As usual, I was on my usual rounds of looking high and low for the elusive Galloping sea star (Stellaster equestris) on the Sentosa shore.

But instead, I stumbled upon two heart urchins! They were semi-buried underneath the sand. It's our first time finding them on this shore.

This is the second heart urchin which is about the same colour but had longer spines. Don't you think they are lovely? Lovely is probably the best way to describe these urchins because these are known as thw Lovenia heart urchins (Lovenia sp.)!

The pattern on the underside of the heart urchin is quite pretty! It is white with some petal-like structures in yellow.

Yesterday morning, Ron, Jillian and myself decided to check out the natural shores of Sentosa during low tide. We were greeted with a spectacular view of the cliffs!

Though the rock formation looks small in the photo, here's another photo showing you the scale through a person's size. This shore, in my opinion, is one of the best and accessible place for Geography teachers to show coastal formation to their students.

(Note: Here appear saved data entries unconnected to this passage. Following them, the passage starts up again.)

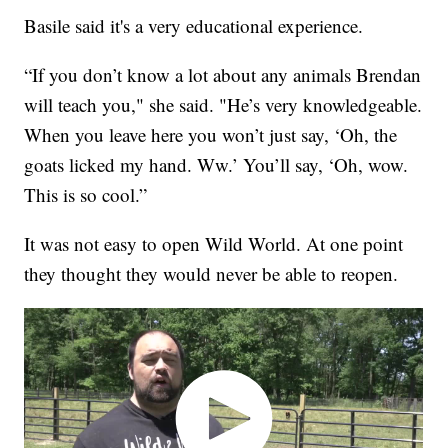
Basile said it's a very educational experience.
“If you don’t know a lot about any animals Brendan
will teach you," she said. "He’s very knowledgeable.
When you leave here you won’t just say, ‘Oh, the
goats licked my hand. Ww.’ You’ll say, ‘Oh, wow.
This is so cool.”
It was not easy to open Wild World. At one point
they thought they would never be able to reopen.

As for me, I focused more on the biology side and had a look at the various types of hard corals on this side of the shore.

A special hard coral find will be this Circular mushroom coral (Family Fungiidae)! Shao Wei also saw it on her previous trip here. We don't usually see these corals on this shore in the past so this comes as a pleasant surprise.

Another uncommon coral will be this small form of the Carnation coral (Pectinia sp.).

There was this plate-like hard coral that I couldn't exactly identify.

Nearer to the end where Resorts World Sentosa now sits, the seagrasses are doing fine! It is great to see the Sickle seagrass (Thalassia hemprichii).

And there's even the not-so-common Needle seagrass (Halodule sp.) and the abundant Spoon seagrass (Halophila ovalis).

Some clumps of the Tape seagrass (Enhalus acoroides) were also seen though I didn't have much time to see if there's any other living creatures on the blades of the seagrass.

The Spotted moon crabs (Ashtoret lunaris) are very common on the shore especially during night time.

This looked like a mating pair, a larger one wrestling with a much smaller one. It's quite amusing seeing how they hold on to each other and swim from location to location. :)

There was a stranded reef octopus on the sand and it looked plain and pale.

After when Ron put this poor fellow into the pool of water, it got active again and started showing its ability to change into different patterns and colours in an act to camouflage itself.

It is not a usual sight to see the Frilly sea anemone (Phymanthus sp.) and Giant carpet anemone (Stichodactyla gigantea) embedded on the sand as they tend to be found on or among rocks. And I did notice that some parts did become sandier. Could it be that the sand shifted in and surrounded these two nems?

On the note of sandy shore, the usual Cake sand dollars (Arachnoides placenta) are still around. But the Common sea stars (Archaster typicus) were not found.

I had a look at the corals behind Underwater World before we left and there are some boulder-shaped colonies nearer to the low-water mark. Yes, this is real underwater world that is wild.

The branching Montiopora corals (Montipora sp.) are still there but not in its usual large patch as seen in the past. Hope that the remaining ones will survive!